Does the LPGA Tour Need Michelle Wie? (I Say No.)

Craig DeVrieze is the winner of this post. He is a writer for the Quad City Times...in the Quad Cities. Anyway, his premise is simple: the LPGA Tour lacks star power in Lorena Ochoa, and that the LPGA needs a star like Tiger Woods to be able to hit the next level. His conclusion as to who that star should be: Michelle Wie.

For all these growing list of reasons the tour should be growing in popularity, the LPGA Tour is lacking the one thing that would sincerely move the needle — a Woodsian presence whose aura transcends the game.

It almost had one two years ago — and hopefully will again, even if that might come as unhappy news to certain, bitter boys club members and the giddy, catty, jealous whisperers on LPGA Tour ranges.

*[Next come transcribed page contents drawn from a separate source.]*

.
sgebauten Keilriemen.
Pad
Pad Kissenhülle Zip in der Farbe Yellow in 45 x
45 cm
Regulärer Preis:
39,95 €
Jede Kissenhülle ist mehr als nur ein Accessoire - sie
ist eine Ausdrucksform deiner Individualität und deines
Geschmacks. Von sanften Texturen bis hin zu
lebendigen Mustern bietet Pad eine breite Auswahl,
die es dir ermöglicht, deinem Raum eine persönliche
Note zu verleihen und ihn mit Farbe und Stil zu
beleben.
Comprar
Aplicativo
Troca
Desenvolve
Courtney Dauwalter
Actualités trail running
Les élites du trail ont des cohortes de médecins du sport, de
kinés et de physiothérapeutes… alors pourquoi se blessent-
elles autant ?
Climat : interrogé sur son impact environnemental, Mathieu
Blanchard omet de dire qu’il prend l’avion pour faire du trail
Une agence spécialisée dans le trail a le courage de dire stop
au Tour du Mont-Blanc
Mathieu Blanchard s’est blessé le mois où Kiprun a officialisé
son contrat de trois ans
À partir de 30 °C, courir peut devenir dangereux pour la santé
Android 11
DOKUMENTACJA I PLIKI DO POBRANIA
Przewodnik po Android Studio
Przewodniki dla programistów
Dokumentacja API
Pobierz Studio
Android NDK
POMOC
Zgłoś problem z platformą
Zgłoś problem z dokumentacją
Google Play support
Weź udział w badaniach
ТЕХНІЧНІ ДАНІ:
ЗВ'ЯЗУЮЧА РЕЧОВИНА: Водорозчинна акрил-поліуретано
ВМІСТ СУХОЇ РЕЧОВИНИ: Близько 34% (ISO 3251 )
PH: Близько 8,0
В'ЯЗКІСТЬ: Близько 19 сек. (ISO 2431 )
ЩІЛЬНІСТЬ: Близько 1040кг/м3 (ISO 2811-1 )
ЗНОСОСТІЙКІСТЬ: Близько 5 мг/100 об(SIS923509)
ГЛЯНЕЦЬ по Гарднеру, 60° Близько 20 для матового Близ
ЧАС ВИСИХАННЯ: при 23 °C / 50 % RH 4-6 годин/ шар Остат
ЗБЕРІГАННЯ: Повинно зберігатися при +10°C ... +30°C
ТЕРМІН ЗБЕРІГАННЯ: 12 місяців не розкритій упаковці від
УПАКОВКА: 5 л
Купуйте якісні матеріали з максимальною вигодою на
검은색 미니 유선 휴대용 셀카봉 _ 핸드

Her name is Michelle Wie, of course, and her game remains in disrepair as she sits out this week, having failed to qualify for the Kraft Nabisco field because of poor play that was so roundly, and wrongly, celebrated by many last year.
Now, don't get me wrong. His premise that the LPGA is not as far along as it should be is not wrong. The LPGA Tour faces sponsorship problems all over the map, as has been discussed here and on other sites. His conclusion is what is wrong.

A correction to be made:
Still, much of the resentment Wie encountered on the ladies circuit and elsewhere was owed to the bold path she attempted to blaze by taking on the world’s best men’s golfers in between LPGA Tour appearances.
In part, yes. But, mostly it was because of how Wie and her parents carried themselves at LPGA Tour events. They all acted as though they were above the rules about a bevy of topics. Rule 88 was the straw that broke the back of the situation. Perhaps it was Wie's (or maybe the Wies' ?) visions of male golf grandeur for Michelle that caused that attitude. I do not think, though, that Michelle's lofty goals particularly upset players. It was that she thought that she was above the LPGA Tour, and wanted to use it as a stepping stone into the PGA Tour. She acted that way on Tour and in what she said, not recognizing that she had exactly ZERO LPGA Tour wins.

Interesting that he kind of dismisses what happened at the Kraft Nabisco Championship with such a blanket statement like this:
Plenty of folks have reveled in Wie’s fall from grace, but the LPGA Tour types in that camp aren’t thinking straight because a revamped, history-seeking Wie is the superstar their tour needs so desperately.

If she was on the leaderboard in Rancho Mirage today, much of the world would be watching.

Without her, darned little of the golf world even has taken notice.
Honestly, I feel that the work of Lorena Ochoa has been very significant in promoting the LPGA Tour. The KNC got a lot more attention than it seemingly did in the last several years because of what Ochoa is doing and the comparisons that are so eerie between her and Woods. If those comparisons remain true, then I think Ochoa is exactly what Craig is calling for in the first place.

1 comment:

The Constructivist said...

He's not alone. Basically what I hear many in the golf media saying is that it's Wie or no one. Hats off to Annika and Lorena for what they've accomplished over the years, but I think an even bigger problem for the media lately than the Wie-obsession is their lack of awareness of the rest of the tour. The folks at Seoul Sisters will point out that even when Annika was pulling away from the field, the media's "Big 4" (Annika, Inkster, Webb, Pak) systematically downplayed the last one on that list. How about today, where players like Mi Hyun Kim, Jeong Jang, Hee-Won Han, Seon Hwa Lee, and Jee Young Lee are shaping up to be Ochoa's biggest rivals--along with the usual media suspects of Creamer, Pettersen, Webb, Pressel, and Gulbis. I've been arguing for over a year that the golf media lacks the ability and imagination to cover a "Big 20" on the LPGA, much less the inclination. It really is going to be up to LPGA bloggers to fill that void for the foreseeable future. Sad.